▶ **About this task**
Would you return each record that follows word for word, without its pictures?

▶ **Records supplied**

=-=-=

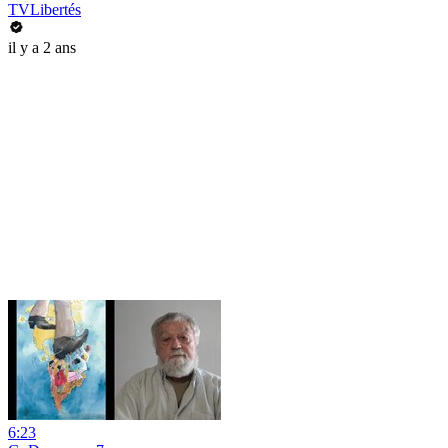
TVLibertés
il y a 2 ans
6:23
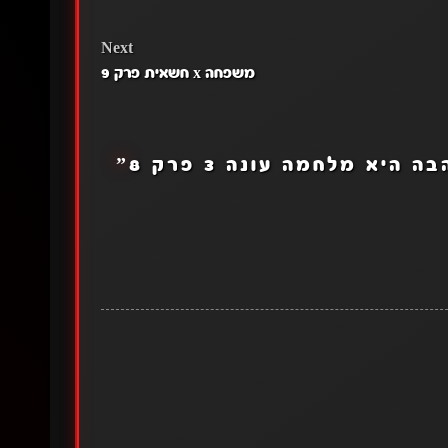
 קצת ממה
ע הבא ועיבוד
כנסו…
Next
משפחה x חשאית פרק 9
היא מלחמה עונה 3 פרק 8
”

=-=-=

▶ **Solution to the problem**
TVLibertés
il y a 2 ans
6:23
 קצת ממה
ע הבא ועיבוד
כנסו…
Next
משפחה x חשאית פרק 9
היא מלחמה עונה 3 פרק 8
”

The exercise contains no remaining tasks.